[Collected data]

________________________________________

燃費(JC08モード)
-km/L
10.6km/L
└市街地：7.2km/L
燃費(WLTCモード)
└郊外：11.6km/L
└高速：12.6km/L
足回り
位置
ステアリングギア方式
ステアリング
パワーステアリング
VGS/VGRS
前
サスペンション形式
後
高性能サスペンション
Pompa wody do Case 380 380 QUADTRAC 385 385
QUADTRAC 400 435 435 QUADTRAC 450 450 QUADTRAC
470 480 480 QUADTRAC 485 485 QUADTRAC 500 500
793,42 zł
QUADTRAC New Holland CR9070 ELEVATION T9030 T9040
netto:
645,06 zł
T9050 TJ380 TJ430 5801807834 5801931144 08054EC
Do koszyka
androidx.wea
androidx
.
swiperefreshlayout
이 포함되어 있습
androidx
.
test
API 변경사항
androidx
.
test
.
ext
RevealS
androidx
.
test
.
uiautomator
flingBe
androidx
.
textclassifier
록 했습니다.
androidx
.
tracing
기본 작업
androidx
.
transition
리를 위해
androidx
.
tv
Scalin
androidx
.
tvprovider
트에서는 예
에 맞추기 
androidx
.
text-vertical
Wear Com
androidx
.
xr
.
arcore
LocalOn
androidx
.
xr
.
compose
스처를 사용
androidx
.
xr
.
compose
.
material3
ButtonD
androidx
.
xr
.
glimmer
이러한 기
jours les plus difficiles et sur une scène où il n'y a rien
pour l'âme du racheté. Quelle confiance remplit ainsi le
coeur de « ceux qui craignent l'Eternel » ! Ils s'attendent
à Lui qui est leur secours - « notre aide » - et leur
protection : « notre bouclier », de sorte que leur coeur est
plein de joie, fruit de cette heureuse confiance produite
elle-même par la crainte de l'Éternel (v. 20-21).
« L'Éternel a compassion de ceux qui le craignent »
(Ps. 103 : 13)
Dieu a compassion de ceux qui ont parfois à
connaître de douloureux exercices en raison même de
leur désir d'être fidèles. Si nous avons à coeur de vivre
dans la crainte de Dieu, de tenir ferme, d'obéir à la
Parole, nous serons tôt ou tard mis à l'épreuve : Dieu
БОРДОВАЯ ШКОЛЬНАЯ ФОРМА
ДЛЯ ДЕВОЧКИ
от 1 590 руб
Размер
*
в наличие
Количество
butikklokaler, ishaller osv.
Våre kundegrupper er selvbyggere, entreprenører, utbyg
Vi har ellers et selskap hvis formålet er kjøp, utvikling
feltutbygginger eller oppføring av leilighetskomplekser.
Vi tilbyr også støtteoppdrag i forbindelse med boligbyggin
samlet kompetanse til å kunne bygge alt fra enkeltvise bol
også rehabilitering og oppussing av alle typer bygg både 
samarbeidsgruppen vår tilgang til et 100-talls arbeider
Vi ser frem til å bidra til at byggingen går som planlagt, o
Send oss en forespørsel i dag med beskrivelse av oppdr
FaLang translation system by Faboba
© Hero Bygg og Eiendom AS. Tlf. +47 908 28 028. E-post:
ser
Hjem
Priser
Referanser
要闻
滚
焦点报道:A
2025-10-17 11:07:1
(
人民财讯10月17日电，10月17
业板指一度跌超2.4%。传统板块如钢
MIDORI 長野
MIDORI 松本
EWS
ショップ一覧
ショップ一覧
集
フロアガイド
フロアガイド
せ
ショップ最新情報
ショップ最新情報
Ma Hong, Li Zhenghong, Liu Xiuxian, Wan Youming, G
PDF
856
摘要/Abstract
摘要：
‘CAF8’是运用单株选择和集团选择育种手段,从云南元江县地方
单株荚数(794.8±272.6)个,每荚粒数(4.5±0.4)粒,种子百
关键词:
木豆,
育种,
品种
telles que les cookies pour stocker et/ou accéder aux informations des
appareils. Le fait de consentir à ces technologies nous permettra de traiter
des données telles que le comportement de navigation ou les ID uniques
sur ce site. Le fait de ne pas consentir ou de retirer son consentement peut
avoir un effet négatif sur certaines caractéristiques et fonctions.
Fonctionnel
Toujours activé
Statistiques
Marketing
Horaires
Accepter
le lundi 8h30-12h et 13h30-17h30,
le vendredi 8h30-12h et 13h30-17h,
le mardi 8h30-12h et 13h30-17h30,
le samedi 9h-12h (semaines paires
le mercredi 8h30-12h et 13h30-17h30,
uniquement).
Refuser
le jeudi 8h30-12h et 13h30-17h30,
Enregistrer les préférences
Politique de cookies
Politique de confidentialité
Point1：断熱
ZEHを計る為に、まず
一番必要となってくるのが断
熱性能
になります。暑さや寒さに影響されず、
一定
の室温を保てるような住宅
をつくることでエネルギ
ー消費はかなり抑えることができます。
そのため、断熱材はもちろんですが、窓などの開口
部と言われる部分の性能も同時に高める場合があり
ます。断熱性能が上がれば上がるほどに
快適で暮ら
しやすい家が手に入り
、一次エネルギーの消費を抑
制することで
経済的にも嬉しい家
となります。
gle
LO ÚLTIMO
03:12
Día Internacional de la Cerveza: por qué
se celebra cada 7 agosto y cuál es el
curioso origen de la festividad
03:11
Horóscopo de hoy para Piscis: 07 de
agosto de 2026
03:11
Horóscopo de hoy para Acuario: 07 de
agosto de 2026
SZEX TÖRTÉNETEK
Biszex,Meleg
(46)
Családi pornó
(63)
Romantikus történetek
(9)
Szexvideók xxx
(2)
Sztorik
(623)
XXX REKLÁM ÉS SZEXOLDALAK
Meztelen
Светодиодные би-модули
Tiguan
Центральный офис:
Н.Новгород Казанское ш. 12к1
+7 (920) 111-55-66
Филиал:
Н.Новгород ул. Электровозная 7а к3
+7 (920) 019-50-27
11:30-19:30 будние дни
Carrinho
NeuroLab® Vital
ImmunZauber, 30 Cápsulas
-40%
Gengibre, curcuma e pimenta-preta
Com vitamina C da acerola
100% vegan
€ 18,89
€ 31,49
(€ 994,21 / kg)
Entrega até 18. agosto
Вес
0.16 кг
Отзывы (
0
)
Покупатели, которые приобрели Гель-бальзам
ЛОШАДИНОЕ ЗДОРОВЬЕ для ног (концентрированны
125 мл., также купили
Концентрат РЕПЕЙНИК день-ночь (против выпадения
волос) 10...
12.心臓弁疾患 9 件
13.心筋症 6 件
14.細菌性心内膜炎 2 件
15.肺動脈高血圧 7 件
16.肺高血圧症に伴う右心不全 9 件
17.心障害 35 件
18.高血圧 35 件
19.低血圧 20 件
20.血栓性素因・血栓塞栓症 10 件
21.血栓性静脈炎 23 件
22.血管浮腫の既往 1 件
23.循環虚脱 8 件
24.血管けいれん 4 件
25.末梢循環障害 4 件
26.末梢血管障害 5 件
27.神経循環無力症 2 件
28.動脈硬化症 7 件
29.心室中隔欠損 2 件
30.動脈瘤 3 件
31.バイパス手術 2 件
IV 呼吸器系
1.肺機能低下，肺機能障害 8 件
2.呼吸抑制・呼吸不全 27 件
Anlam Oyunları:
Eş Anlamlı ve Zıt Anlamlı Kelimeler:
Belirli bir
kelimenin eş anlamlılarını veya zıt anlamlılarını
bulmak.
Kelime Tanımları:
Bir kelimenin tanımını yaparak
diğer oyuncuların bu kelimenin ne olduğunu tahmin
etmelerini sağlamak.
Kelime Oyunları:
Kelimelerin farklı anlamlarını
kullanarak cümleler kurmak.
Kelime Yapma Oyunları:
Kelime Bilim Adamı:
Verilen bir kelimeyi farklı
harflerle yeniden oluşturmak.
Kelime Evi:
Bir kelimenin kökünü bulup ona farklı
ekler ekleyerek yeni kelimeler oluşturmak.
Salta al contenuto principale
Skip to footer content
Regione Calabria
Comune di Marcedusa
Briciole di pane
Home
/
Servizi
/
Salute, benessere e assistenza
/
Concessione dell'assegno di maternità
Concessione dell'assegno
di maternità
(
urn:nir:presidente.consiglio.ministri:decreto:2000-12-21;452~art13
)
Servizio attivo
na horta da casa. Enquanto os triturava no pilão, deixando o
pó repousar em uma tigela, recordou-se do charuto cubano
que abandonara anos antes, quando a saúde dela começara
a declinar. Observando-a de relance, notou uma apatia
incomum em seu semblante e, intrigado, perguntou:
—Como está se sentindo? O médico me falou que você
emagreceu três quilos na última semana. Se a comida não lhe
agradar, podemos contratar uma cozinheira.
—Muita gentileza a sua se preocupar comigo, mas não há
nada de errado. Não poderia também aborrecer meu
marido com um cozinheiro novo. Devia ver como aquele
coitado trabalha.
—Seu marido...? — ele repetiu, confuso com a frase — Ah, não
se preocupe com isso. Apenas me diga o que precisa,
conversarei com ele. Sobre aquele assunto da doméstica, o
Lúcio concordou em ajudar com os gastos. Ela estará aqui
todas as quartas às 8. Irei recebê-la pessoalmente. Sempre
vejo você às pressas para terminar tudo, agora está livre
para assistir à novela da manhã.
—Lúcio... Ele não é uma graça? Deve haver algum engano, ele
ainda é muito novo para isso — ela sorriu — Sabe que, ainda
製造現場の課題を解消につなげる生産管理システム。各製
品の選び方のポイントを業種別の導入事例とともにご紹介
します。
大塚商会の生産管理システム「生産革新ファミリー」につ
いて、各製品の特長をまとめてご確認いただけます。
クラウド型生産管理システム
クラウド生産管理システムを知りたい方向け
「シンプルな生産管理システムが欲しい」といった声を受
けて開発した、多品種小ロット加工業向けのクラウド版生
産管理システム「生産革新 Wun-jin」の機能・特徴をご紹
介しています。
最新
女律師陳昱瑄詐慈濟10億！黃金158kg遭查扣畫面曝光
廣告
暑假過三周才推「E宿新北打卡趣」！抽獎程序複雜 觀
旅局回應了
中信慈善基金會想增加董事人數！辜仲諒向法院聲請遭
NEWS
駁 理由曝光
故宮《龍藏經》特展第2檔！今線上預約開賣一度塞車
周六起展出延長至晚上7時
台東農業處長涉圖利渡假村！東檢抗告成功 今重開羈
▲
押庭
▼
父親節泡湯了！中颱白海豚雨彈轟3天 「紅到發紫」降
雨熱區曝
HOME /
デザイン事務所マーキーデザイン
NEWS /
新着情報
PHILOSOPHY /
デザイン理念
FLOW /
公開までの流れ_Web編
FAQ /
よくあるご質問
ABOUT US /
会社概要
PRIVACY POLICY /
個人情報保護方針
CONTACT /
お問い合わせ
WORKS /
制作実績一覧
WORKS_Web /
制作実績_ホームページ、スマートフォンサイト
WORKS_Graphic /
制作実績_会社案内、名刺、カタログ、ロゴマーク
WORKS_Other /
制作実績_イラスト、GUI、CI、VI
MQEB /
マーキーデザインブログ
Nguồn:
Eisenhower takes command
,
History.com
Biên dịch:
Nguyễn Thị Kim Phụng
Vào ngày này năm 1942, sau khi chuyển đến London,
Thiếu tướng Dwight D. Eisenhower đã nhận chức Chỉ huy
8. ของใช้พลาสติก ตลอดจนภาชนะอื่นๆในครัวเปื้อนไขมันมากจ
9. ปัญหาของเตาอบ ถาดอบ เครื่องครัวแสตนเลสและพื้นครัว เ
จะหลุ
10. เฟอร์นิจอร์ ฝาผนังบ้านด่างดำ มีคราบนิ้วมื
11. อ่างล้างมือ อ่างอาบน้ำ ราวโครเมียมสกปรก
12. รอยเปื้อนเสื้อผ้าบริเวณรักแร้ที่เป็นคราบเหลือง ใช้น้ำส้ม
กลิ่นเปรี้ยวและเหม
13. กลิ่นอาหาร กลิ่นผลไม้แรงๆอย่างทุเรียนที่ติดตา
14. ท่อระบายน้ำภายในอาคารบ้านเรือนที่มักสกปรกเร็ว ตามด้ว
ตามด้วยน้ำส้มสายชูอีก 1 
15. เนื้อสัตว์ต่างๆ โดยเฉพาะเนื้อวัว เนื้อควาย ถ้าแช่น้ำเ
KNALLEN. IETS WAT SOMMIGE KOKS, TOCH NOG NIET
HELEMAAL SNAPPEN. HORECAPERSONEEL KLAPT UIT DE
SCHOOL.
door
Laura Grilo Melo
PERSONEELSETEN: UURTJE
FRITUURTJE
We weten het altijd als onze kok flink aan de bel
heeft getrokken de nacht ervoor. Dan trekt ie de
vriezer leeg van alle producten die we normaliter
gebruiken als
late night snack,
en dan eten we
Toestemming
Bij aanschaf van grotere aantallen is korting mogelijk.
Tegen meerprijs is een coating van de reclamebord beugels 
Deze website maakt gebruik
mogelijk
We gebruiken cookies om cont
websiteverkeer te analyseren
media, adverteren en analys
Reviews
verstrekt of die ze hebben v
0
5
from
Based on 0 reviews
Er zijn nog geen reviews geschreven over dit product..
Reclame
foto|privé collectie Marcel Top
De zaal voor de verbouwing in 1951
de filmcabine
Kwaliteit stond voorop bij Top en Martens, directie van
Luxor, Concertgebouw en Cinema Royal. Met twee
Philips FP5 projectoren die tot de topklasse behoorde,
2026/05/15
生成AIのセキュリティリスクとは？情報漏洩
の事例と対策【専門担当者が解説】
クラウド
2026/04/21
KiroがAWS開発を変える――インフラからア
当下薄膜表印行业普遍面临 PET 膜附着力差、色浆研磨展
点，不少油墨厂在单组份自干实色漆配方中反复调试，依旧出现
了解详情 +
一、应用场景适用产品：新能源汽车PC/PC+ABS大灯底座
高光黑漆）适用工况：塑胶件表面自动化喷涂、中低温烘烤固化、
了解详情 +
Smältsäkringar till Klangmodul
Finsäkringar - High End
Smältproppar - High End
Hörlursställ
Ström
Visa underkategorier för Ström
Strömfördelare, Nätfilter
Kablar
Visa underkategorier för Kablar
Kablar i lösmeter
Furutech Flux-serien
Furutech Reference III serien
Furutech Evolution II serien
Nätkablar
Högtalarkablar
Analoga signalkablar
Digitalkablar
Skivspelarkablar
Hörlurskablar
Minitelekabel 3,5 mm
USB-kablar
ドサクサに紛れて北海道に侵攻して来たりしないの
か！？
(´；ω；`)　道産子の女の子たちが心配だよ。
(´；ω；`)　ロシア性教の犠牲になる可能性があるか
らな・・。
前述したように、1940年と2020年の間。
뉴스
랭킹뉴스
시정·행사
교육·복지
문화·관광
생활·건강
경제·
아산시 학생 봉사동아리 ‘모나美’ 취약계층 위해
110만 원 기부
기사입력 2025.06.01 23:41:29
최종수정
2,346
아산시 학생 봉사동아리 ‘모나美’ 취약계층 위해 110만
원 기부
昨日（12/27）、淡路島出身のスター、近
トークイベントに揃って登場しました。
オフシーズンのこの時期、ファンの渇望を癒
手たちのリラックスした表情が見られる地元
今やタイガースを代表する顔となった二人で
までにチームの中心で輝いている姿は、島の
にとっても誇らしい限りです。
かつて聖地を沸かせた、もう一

________________________________________

» PROBLEM DETAILS
Please put the lines of the records above, from the first line through the line containing "text-vertical", inclusive, into a JSON list of strings with one string per line, leaving out any blank lines.

» YOUR SOLUTION
[
  "燃費(JC08モード)",
  "-km/L",
  "10.6km/L",
  "└市街地：7.2km/L",
  "燃費(WLTCモード)",
  "└郊外：11.6km/L",
  "└高速：12.6km/L",
  "足回り",
  "位置",
  "ステアリングギア方式",
  "ステアリング",
  "パワーステアリング",
  "VGS/VGRS",
  "前",
  "サスペンション形式",
  "後",
  "高性能サスペンション",
  "Pompa wody do Case 380 380 QUADTRAC 385 385",
  "QUADTRAC 400 435 435 QUADTRAC 450 450 QUADTRAC",
  "470 480 480 QUADTRAC 485 485 QUADTRAC 500 500",
  "793,42 zł",
  "QUADTRAC New Holland CR9070 ELEVATION T9030 T9040",
  "netto:",
  "645,06 zł",
  "T9050 TJ380 TJ430 5801807834 5801931144 08054EC",
  "Do koszyka",
  "androidx.wea",
  "androidx",
  ".",
  "swiperefreshlayout",
  "이 포함되어 있습",
  "androidx",
  ".",
  "test",
  "API 변경사항",
  "androidx",
  ".",
  "test",
  ".",
  "ext",
  "RevealS",
  "androidx",
  ".",
  "test",
  ".",
  "uiautomator",
  "flingBe",
  "androidx",
  ".",
  "textclassifier",
  "록 했습니다.",
  "androidx",
  ".",
  "tracing",
  "기본 작업",
  "androidx",
  ".",
  "transition",
  "리를 위해",
  "androidx",
  ".",
  "tv",
  "Scalin",
  "androidx",
  ".",
  "tvprovider",
  "트에서는 예",
  "에 맞추기 ",
  "androidx",
  ".",
  "text-vertical"
]